EXTRACT —
1. Fork the repository
2. Create a feature branch (`git checkout -b feature/amazing-feature`)
3. Commit your changes (`git commit -m 'Add amazing feature'`)
4. Push to the branch (`git push origin feature/amazing-feature`)
5. Open a Pull Request

### Code Style

- Run formatter: `mix format`
- Check for warnings: `mix compile --warnings-as-errors`
- Run tests: `mix test --exclude cluster`

### Adding New Features

1. Add tests first (TDD approach)
2. Implement the feature
3. Update documentation in `README.md` and relevant guides
4. Update `@moduledoc` and `@doc` strings
5. Run full test suite: `mix test`

### Module Design Guidelines

- **Public API functions** — Use `@doc` with examples. Provide both bang (`!`) and safe variants for operations that can fail.

DATA LINES —
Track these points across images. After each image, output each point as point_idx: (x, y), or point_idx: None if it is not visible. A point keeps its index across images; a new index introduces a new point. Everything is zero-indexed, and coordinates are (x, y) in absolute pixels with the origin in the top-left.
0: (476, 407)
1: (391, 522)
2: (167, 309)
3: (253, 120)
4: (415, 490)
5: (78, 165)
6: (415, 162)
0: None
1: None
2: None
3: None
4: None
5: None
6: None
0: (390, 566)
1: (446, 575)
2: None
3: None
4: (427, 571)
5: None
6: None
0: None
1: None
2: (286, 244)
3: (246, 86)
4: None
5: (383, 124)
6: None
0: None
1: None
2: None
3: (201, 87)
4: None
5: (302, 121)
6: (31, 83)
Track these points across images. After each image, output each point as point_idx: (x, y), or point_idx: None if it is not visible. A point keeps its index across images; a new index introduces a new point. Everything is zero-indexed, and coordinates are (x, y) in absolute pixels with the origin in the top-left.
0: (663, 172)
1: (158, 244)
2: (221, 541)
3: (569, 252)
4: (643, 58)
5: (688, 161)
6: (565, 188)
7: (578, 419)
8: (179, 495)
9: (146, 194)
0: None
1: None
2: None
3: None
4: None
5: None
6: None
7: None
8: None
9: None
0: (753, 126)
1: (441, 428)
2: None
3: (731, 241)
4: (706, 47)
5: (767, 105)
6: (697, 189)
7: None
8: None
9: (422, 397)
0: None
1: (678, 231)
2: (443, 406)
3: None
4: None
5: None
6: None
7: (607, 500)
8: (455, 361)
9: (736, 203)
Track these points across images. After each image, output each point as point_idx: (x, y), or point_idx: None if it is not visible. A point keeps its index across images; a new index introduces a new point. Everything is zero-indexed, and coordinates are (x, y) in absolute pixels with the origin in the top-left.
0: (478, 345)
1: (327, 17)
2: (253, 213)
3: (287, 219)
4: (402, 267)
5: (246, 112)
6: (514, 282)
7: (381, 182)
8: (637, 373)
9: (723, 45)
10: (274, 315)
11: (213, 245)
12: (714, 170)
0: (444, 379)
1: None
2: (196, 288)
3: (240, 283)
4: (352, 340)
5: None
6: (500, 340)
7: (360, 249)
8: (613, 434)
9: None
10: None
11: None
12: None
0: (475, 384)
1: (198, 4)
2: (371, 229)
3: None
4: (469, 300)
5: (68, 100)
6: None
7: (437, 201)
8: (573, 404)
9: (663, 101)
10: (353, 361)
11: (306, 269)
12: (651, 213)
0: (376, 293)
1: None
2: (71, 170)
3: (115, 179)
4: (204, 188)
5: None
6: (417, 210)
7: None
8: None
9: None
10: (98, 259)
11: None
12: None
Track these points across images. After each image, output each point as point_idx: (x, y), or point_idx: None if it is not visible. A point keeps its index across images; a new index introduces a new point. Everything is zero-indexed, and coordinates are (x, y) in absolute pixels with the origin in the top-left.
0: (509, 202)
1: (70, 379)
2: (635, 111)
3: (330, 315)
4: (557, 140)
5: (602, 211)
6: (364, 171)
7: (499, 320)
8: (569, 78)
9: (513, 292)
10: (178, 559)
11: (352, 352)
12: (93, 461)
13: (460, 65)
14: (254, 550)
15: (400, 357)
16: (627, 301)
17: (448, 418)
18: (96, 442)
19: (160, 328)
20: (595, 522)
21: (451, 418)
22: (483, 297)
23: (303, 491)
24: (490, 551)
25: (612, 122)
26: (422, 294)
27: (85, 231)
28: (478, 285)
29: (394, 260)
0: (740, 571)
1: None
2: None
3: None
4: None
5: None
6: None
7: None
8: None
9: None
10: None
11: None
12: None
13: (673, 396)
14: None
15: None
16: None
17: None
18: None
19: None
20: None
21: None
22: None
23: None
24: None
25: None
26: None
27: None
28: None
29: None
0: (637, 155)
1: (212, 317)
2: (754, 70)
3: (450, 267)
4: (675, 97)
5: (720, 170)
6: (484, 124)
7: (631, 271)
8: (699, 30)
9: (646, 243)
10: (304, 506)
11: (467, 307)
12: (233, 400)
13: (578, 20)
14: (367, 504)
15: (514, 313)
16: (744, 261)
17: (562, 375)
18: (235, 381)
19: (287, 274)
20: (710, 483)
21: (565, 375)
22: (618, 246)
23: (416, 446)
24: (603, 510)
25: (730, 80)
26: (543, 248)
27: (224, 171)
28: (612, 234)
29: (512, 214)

INSTRUCTION A —
Copy the contribution guide from "### Adding New" up to and including "that can fail.", substituting "docs" for "documentation".
INSTRUCTION B —
Based on the contribution guide, why should tests be added before a new feature is implemented?
INSTRUCTION C —
Extend the contribution guide by writing what comes after its last line.
The listing comes from a separate source and has nothing to do with the contribution guide.

TASK OUTPUT A —
### Adding New Features

1. Add tests first (TDD approach)
2. Implement the feature
3. Update docs in `README.md` and relevant guides
4. Update `@moduledoc` and `@doc` strings
5. Run full test suite: `mix test`

### Module Design Guidelines

- **Public API functions** — Use `@doc` with examples. Provide both bang (`!`) and safe variants for operations that can fail.

TASK OUTPUT B —
The guide says to add tests first because it follows a test-driven development (TDD) approach.

TASK OUTPUT C —
- **erpc entry points** — Use `@doc false` for functions called across nodes via `:erpc`. These must be public but are not part of the user-facing API.
- **Local implementations** — Prefix with `do_local_*` to avoid collision with `@doc false` erpc entry points.
- **Distributed routing** — Use `Cluster.Router` for routing, `Cluster.Replicator` for replication, and `Cluster.DistributedStore` for shared helpers.
- **Configuration** — Store in `Config` GenServer. Use `:persistent_term` for hot-path keys.
- **ETS tables** — Always use `EtsHolder` for lifecycle management. Tables are auto-deleted on shutdown.